SELECTED EXTRACT:

/---

The Zaharia family was an Albanian noble family of the 14th and 15th centuries.

History

Nicholas Zakarija
The Zaharia family is mentioned for the first time in the 14th century. A certain Nicholas Zakarija is first mentioned in 1385 as a Balšić family commander and governor of Budva in 1363. After more than twenty years of loyalty, Nicholas Zakarija revolted in 1386 and became ruler of Budva. However, by 1389 Đurađ II Balšić had recaptured the city.

The name of Nicholas Zaharia appears in the form of Nikola Sakat in many original Venetian and Ragusan documents (as governor of Budva in 1383, influential person in Zeta in 1386 and lord of Dagnum during a period of cooperation with Balšić family). That is a basis for some concluding that that Nicholas Zaharia and Nikola Sakat are the same person, who is related to Koja Zaharia.

Komnen Arianiti of Arianiti family married the daughter of Nicholas Zaharia Sakati, ruler of Budva. They had three sons (Gjergj, Muzaka, and Vladan), and one daughter who married Pal Dukagjini.

\---

(Structured pose outputs)
/---

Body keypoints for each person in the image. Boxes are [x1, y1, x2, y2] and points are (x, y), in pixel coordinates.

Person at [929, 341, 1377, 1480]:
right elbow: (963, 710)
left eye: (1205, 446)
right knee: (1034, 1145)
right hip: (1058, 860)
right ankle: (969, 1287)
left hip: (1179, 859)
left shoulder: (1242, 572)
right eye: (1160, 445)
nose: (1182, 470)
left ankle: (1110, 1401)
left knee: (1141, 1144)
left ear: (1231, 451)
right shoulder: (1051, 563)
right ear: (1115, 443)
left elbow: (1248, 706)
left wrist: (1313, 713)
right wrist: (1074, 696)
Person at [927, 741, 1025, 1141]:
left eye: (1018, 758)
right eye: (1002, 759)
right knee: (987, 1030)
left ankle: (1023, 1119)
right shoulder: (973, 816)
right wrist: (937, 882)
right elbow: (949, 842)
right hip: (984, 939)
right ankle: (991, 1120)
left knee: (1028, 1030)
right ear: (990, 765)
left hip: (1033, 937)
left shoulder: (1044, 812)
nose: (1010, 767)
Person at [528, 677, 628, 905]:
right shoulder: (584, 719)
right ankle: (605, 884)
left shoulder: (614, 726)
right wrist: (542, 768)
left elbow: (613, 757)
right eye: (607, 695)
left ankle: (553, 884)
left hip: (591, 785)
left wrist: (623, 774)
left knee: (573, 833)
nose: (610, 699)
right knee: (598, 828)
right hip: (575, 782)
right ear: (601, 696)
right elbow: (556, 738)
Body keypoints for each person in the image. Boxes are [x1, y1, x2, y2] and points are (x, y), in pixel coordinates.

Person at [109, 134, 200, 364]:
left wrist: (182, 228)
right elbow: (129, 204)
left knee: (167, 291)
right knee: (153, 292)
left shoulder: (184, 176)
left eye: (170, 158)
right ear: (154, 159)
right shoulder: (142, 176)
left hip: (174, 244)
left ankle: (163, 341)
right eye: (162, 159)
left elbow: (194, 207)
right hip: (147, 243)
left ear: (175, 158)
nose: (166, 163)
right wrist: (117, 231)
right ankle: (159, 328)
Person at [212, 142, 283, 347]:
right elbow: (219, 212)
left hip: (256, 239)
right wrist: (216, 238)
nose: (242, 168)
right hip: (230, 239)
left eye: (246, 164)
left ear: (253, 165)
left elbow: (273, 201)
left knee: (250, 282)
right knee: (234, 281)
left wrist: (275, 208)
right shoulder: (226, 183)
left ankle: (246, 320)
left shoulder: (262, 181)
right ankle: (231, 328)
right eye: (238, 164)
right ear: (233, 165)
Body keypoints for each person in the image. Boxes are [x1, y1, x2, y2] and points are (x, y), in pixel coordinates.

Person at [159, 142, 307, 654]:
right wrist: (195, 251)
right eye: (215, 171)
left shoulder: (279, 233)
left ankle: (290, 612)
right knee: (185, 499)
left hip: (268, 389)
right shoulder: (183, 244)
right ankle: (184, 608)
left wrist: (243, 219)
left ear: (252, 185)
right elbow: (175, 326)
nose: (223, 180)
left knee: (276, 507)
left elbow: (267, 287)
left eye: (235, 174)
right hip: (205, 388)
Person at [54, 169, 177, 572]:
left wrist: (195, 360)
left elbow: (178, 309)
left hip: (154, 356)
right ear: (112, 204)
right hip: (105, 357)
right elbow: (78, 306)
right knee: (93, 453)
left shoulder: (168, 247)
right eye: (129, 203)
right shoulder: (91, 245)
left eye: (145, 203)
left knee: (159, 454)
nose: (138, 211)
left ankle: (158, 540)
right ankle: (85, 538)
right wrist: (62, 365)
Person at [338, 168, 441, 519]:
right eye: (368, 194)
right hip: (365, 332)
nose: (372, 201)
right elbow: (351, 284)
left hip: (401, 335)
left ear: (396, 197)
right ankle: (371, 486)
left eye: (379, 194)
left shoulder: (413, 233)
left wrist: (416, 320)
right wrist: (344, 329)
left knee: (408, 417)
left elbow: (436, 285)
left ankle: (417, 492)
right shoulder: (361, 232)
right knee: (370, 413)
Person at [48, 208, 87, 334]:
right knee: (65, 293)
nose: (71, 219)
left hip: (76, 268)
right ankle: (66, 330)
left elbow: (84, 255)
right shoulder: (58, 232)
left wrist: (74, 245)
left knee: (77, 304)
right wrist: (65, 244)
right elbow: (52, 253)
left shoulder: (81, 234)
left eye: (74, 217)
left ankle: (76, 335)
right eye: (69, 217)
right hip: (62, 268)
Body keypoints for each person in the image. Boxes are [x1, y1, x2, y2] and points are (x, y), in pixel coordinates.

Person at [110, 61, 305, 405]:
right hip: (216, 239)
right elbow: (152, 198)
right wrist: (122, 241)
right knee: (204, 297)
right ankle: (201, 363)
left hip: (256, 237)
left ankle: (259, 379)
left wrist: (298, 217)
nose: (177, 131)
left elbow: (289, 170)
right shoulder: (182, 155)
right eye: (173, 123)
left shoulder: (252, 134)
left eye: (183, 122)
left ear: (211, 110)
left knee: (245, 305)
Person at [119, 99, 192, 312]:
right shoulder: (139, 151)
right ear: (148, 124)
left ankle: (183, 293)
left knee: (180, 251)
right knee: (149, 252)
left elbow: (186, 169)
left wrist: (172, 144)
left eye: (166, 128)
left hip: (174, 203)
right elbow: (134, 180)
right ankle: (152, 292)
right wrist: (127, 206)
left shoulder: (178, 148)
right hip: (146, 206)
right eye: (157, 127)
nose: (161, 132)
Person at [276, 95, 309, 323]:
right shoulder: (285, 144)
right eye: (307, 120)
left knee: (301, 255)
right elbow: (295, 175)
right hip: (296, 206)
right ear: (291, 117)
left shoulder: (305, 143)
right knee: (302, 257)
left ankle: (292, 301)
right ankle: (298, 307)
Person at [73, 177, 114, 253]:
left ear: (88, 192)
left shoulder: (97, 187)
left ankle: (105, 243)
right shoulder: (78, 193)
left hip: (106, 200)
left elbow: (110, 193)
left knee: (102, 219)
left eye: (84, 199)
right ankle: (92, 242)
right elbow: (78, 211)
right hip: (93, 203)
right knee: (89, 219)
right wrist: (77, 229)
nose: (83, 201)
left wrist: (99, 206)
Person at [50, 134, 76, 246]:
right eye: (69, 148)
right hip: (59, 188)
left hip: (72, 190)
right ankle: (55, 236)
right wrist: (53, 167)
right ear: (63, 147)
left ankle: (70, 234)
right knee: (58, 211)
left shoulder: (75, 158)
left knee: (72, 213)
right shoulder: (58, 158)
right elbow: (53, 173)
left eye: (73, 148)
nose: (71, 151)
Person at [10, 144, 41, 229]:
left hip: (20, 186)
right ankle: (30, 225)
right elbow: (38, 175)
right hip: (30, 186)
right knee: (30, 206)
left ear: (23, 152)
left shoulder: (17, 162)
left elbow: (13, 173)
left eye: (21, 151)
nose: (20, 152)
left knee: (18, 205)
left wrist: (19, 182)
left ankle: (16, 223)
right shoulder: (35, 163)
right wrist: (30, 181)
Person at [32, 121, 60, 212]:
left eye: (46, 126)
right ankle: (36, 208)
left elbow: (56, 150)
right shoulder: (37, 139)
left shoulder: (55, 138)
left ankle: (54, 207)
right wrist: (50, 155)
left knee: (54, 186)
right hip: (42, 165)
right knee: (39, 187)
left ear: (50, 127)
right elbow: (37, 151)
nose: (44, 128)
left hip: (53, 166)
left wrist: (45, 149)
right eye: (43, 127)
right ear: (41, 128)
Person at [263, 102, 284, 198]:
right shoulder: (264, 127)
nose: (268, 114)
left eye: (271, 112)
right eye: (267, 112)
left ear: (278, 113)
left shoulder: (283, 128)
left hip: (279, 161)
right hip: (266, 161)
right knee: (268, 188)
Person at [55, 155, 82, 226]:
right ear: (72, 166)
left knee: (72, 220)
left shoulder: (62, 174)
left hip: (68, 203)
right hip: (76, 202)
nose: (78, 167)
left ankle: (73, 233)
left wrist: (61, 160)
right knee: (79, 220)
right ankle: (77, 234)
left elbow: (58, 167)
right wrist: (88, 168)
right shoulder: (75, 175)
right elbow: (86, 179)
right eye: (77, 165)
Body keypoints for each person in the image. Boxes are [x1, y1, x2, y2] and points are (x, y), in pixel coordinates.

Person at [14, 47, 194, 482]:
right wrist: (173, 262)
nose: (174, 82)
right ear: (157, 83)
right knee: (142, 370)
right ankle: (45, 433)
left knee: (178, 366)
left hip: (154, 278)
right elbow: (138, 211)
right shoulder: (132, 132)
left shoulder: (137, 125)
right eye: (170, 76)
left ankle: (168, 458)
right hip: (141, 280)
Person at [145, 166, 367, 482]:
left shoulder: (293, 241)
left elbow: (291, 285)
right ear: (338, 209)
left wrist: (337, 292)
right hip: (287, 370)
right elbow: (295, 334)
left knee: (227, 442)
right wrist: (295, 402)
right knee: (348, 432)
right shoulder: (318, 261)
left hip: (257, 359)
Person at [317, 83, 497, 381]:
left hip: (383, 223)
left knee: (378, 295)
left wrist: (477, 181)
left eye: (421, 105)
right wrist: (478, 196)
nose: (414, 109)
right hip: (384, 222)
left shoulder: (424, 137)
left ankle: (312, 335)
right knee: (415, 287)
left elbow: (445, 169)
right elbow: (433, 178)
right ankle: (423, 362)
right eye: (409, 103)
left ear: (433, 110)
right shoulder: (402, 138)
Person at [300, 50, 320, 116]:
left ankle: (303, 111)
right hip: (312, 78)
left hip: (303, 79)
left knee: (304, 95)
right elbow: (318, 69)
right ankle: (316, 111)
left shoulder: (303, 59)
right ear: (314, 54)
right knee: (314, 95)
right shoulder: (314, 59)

\---

WORK ORDER 1:
Set down the passage on the Zaharia family word for word, starting at "The Zaharia family was" and ending at "to Koja Zaharia.".
WORK ORDER 2:
According to the passage on the Zaharia family, in what year did Nicholas Zakarija revolt and become ruler of Budva?
WORK ORDER 3:
Write what comes next in the passage on the Zaharia family, picking up after its final sentence.

ANSWER 1:
The Zaharia family was an Albanian noble family of the 14th and 15th centuries.

History

Nicholas Zakarija
The Zaharia family is mentioned for the first time in the 14th century. A certain Nicholas Zakarija is first mentioned in 1385 as a Balšić family commander and governor of Budva in 1363. After more than twenty years of loyalty, Nicholas Zakarija revolted in 1386 and became ruler of Budva. However, by 1389 Đurađ II Balšić had recaptured the city.

The name of Nicholas Zaharia appears in the form of Nikola Sakat in many original Venetian and Ragusan documents (as governor of Budva in 1383, influential person in Zeta in 1386 and lord of Dagnum during a period of cooperation with Balšić family). That is a basis for some concluding that that Nicholas Zaharia and Nikola Sakat are the same person, who is related to Koja Zaharia.

ANSWER 2:
1386

ANSWER 3:
Koja Zaharia
In 1396, due to a favorable political situation, Koja Zaharija captured the castle of Dagnum and declared himself a vassal of the Ottomans. In 1412 or at the beginning of 1413, in his second marriage, Balša III married Bolja, a daughter of Koja Zaharia. In 1415 their only son and the only male descendant of the Balša family died. Koja maintained the control of the region until his death.

Lekë Zaharia
Upon the death of Koja Zaharija, control of the region was passed to his only son, Lekë Zaharia. According to Marin Barleti, in 1445, during the wedding ceremony of Skanderbeg's sister Mamica Kastrioti, Lekë Zaharia had a dispute with Lekë Dukagjini. The reason of this dispute was a woman named Irene Dushmani, the heir of Dushmani family. She seemed to prefer Zaharia, while this was not accepted by Dukagjini. A skirmish happened and Lekë Dukagjini remained wounded, saved only by the intervention of Vrana Konti. Two years later, in 1447, Lekë Zaharia was killed in an ambush and Lekë Dukagjini was accused of this murder.

Original Venetian documents show that this murder happened in 1444. According to Venetian chronicler Stefano Magno, it was Nicholas Dukagjin, Zaharia's vassal, who killed Lekë Zaharia in battle, not Lekë Dukagjin, as stated by Marin Barleti. Stefano Magno also stated that, before he died, Lekë Zaharia expressed the wish that his properties should be handed over to Venetian Republic.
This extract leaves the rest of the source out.